[WORK INSTRUCTIONS]
Print each entry precisely; exclude the pictures.

[DATA]
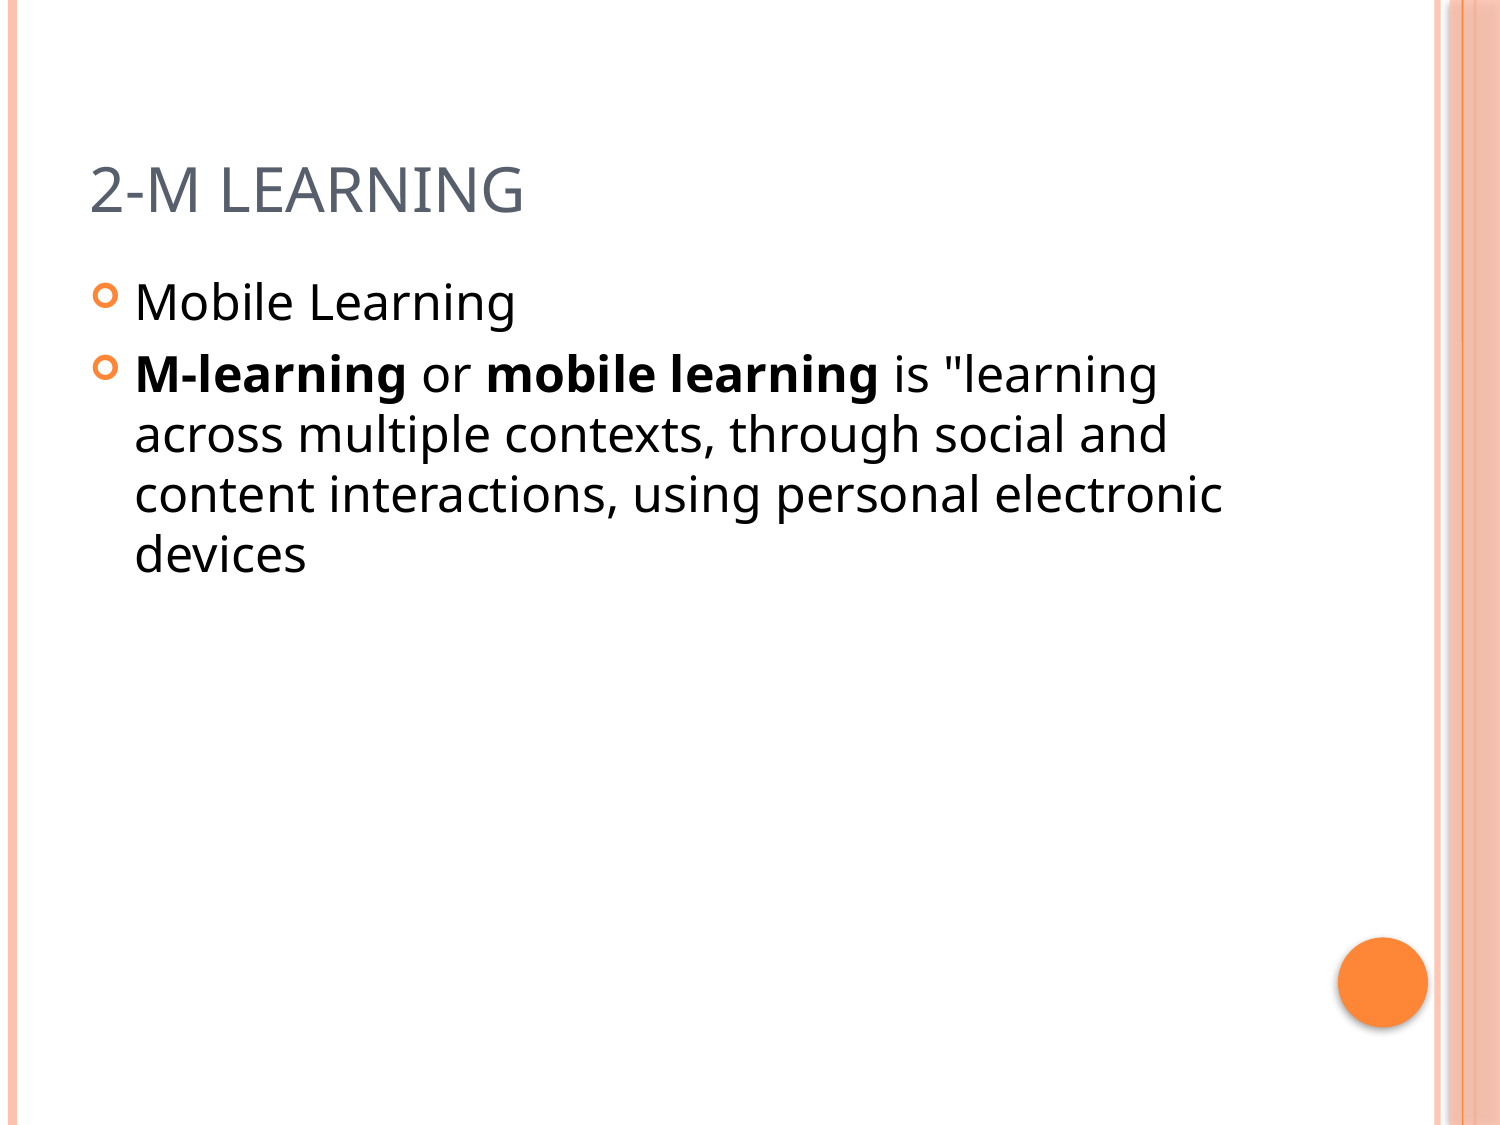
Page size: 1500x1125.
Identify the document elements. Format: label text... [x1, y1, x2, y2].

list Mobile Learning M-learning or mobile learning is "learning across multiple contexts, through social and content interactions, using personal electronic devices [75, 262, 1300, 1062]
title 2-M Learning [75, 45, 1300, 233]
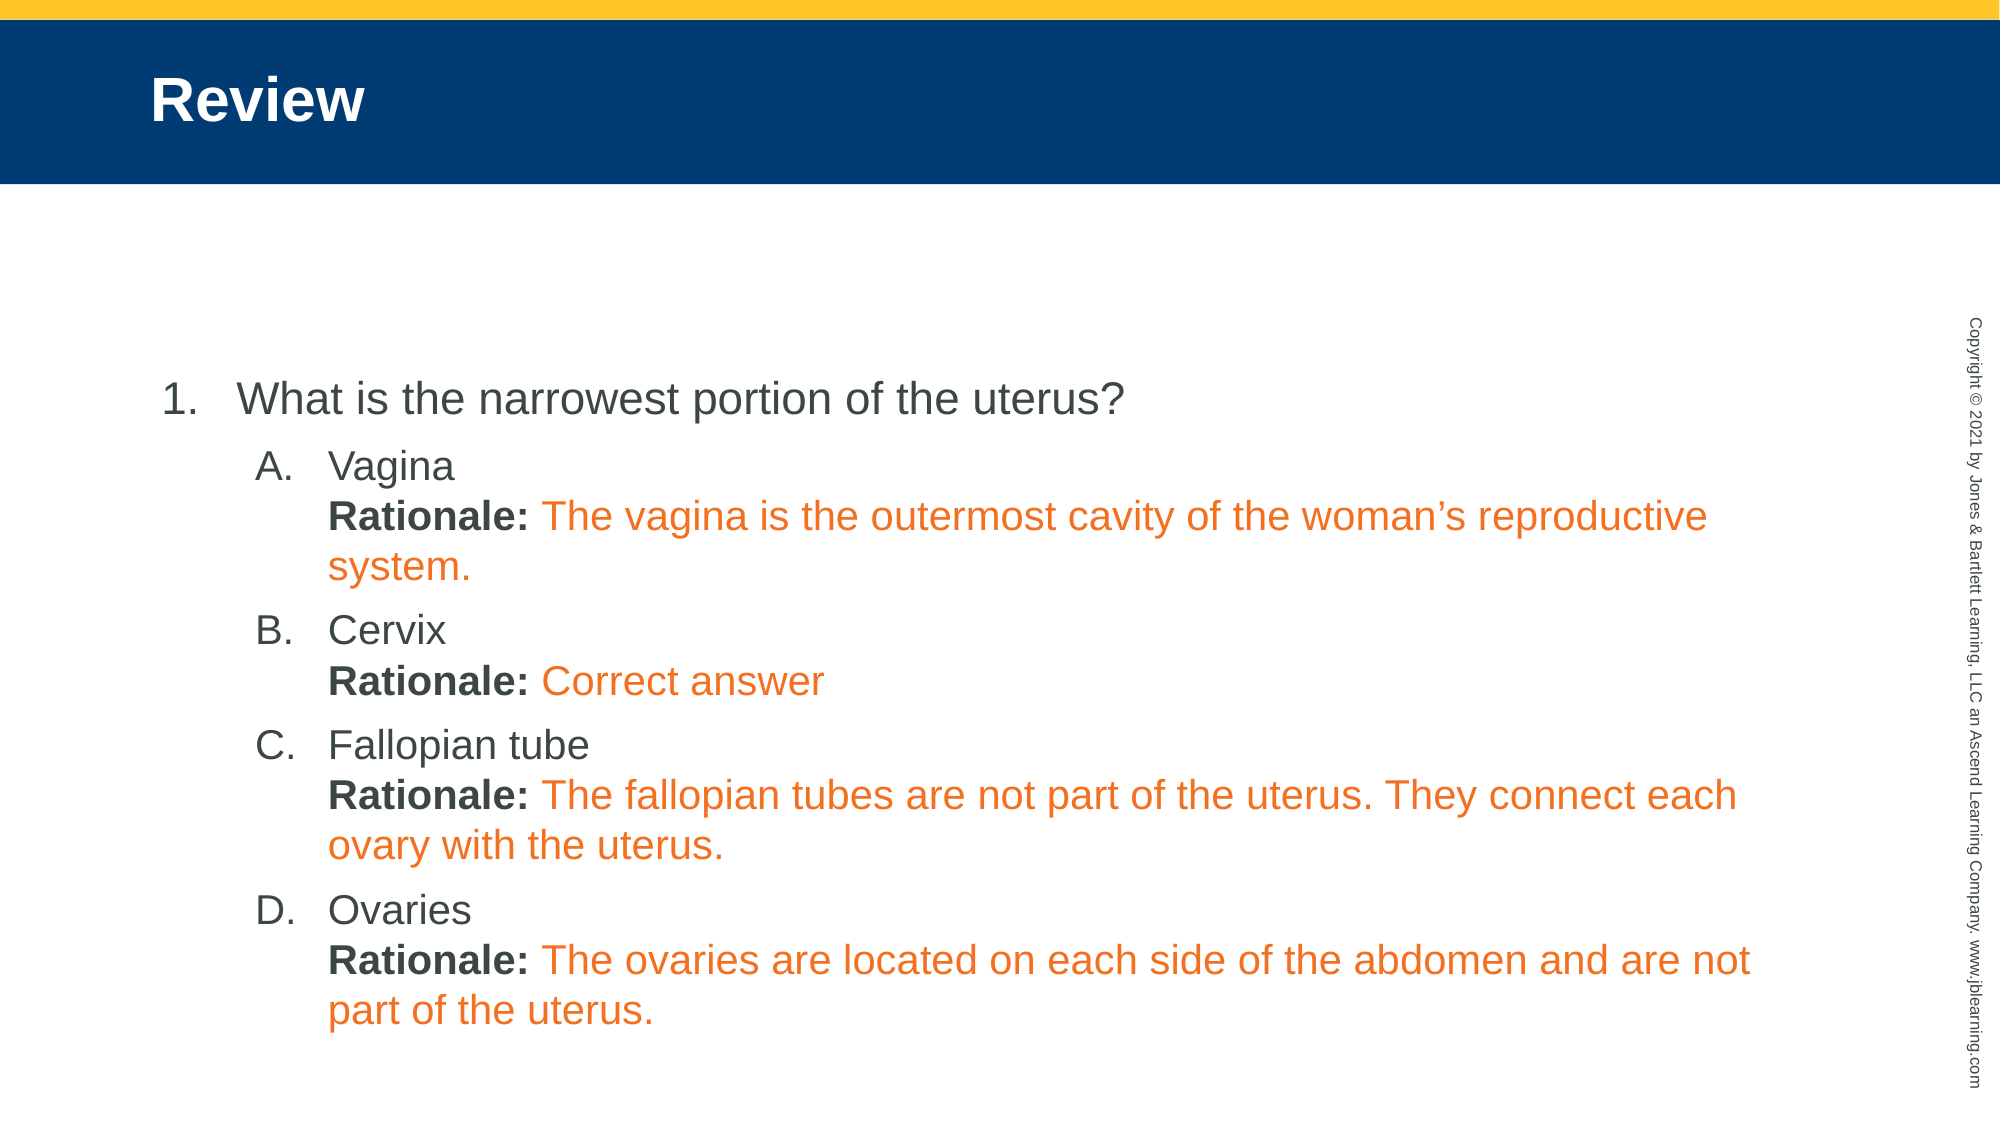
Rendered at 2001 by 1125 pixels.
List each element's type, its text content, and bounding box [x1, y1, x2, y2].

list What is the narrowest portion of the uterus? Vagina Rationale: The vagina is the outermost cavity of the woman’s reproductive system. Cervix Rationale: Correct answer Fallopian tube Rationale: The fallopian tubes are not part of the uterus. They connect each ovary with the uterus. Ovaries Rationale: The ovaries are located on each side of the abdomen and are not part of the uterus. [146, 361, 1859, 1016]
title Review [0, 19, 2000, 185]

[OUTPUT BELOW]
Page size: 1500x1125.
Identify the document elements. Format: label text... [x1, y1, x2, y2].

list Mobile Learning M-learning or mobile learning is "learning across multiple contexts, through social and content interactions, using personal electronic devices [75, 262, 1300, 1062]
title 2-M Learning [75, 45, 1300, 233]
Rendered at 2001 by 1125 pixels.
List each element's type, its text content, and bounding box [x1, y1, x2, y2].

list What is the narrowest portion of the uterus? Vagina Rationale: The vagina is the outermost cavity of the woman’s reproductive system. Cervix Rationale: Correct answer Fallopian tube Rationale: The fallopian tubes are not part of the uterus. They connect each ovary with the uterus. Ovaries Rationale: The ovaries are located on each side of the abdomen and are not part of the uterus. [146, 361, 1859, 1016]
title Review [0, 19, 2000, 185]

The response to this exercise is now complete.